*** Opening of ENTRIES SUPPLIED ***
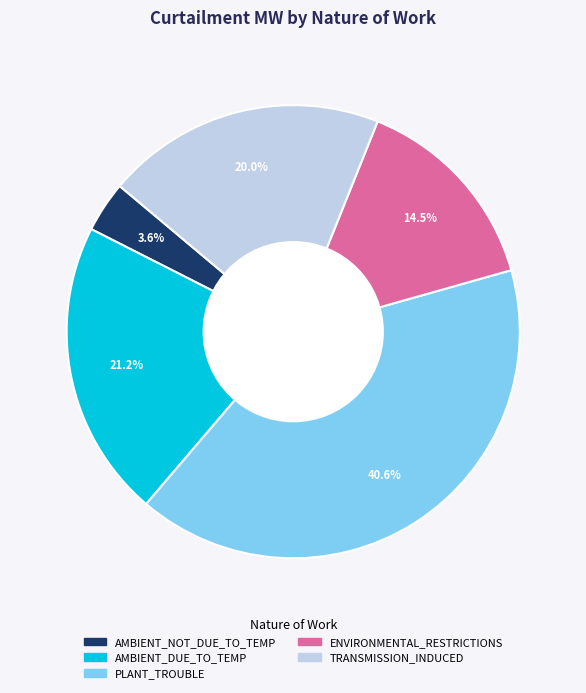

Is there a majority slice in this chart?

No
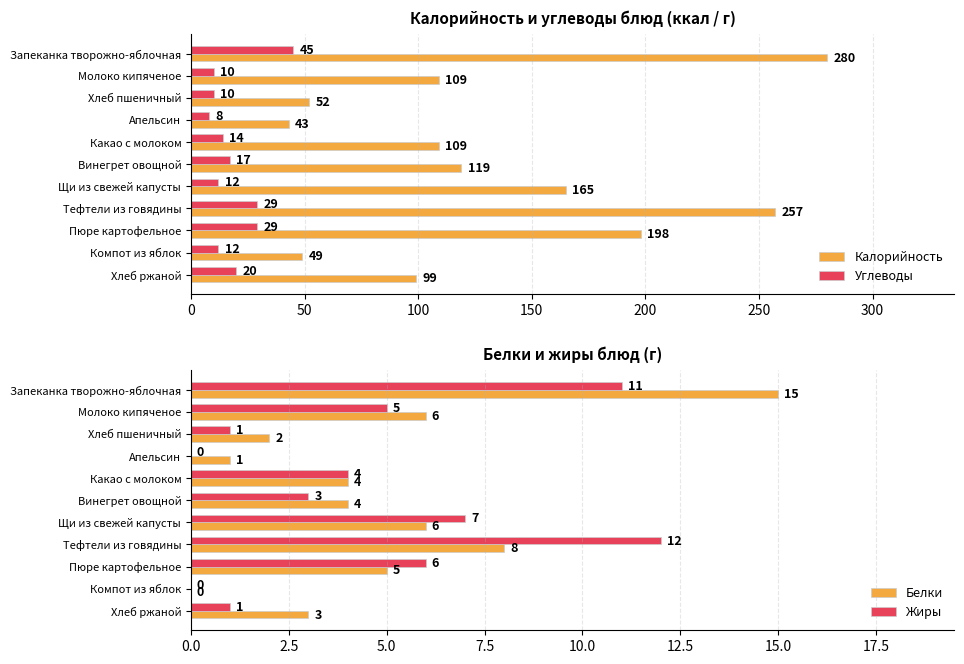

Read the Калорийность value at Пюре картофельное.

198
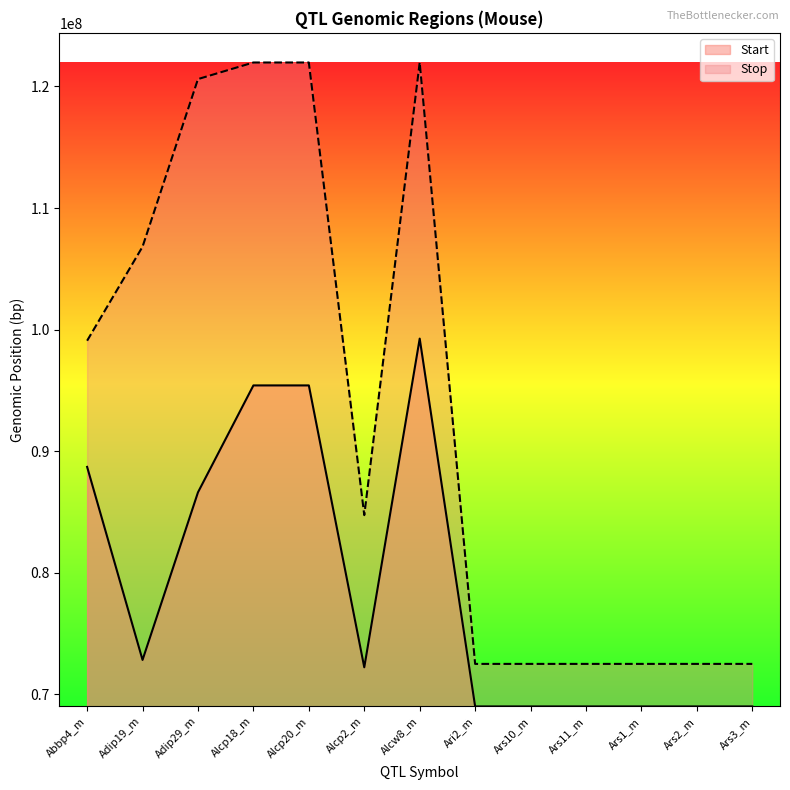

Reading left to right, transcribe all the data shown in this chart.

Start: Abbp4_m=88699588	Adip19_m=72818615	Adip29_m=86608320	Alcp18_m=95403965	Alcp20_m=95403965	Alcp2_m=72209796	Alcw8_m=99254187	Ari2_m=68990826	Ars10_m=68990826	Ars11_m=68990826	Ars1_m=68990826	Ars2_m=68990826	Ars3_m=68990826
Stop: Abbp4_m=99081597	Adip19_m=106818733	Adip29_m=120608320	Alcp18_m=121973369	Alcp20_m=121973369	Alcp2_m=84731462	Alcw8_m=121973369	Ari2_m=72490826	Ars10_m=72490826	Ars11_m=72490826	Ars1_m=72490826	Ars2_m=72490826	Ars3_m=72490826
*** Close of ENTRIES SUPPLIED ***
ABOUT THIS EXERCISE: State how many lines of the data above contain the word "chart", and give only that number.

FINISHED TASK: 2